Kebijakan tersebut dilepas langsung Kapolri di Gerbang Tol Kalikangkung, Semarang, bersama sejumlah pejabat tinggi negara, di antaranya Menko PMK Pratikno, Menteri Kesehatan Budi Gunadi Sadikin, dan Menteri Perhubungan Dudy Purwagandhi, serta perwakilan Jasa Marga, Jasa Raharja, TNI, Polri, dan Basarnas.
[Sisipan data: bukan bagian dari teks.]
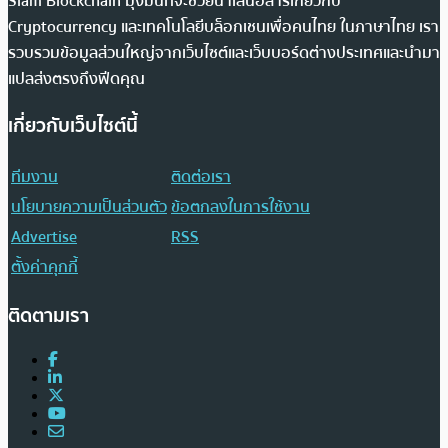
Siam Blockchain มุ่งมั่นที่จะช่วยนำเสนอสารเกี่ยวกับ
Cryptocurrency และเทคโนโลยีบล็อกเชนเพื่อคนไทย ในภาษาไทย เรา
รวบรวมข้อมูลส่วนใหญ่จากเว็บไซต์และเว็บบอร์ดต่างประเทศและนำมา
แปลส่งตรงถึงฟีดคุณ
เกี่ยวกับเว็บไซต์นี้
ทีมงาน
ติดต่อเรา
นโยบายความเป็นส่วนตัว
ข้อตกลงในการใช้งาน
Advertise
RSS
ตั้งค่าคุกกี้
ติดตามเรา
Kapolri mengungkapkan, hingga 24 Maret 2026, sebanyak 2.380.401 kendaraan tercatat telah keluar dari Jakarta melalui jalur tol. Seiring meningkatnya volume kendaraan arus balik, rekayasa lalu lintas ditingkatkan dari skema lokal menjadi nasional.
“Kita melaksanakan one way nasional karena diperkirakan puncak arus balik terjadi hari ini,” ujar Listyo Sigit.
Penerapan sistem satu arah ini mencakup jalur panjang dari KM 414 Tol Kalikangkung hingga KM 70 Tol Cikatama. Selain itu, petugas juga menyiapkan berbagai rekayasa lalu lintas tambahan, termasuk pemanfaatan tol fungsional dan pengaturan teknis situasional di lapangan guna mengurai kepadatan.
Kapolri mengimbau masyarakat untuk mengutamakan keselamatan selama perjalanan. Ia meminta pemudik memanfaatkan fasilitas yang tersedia, seperti rest area, pos pelayanan, dan pos terpadu.
“Silakan beristirahat jika lelah, jangan memaksakan diri. Keselamatan adalah yang utama,” tegasnya.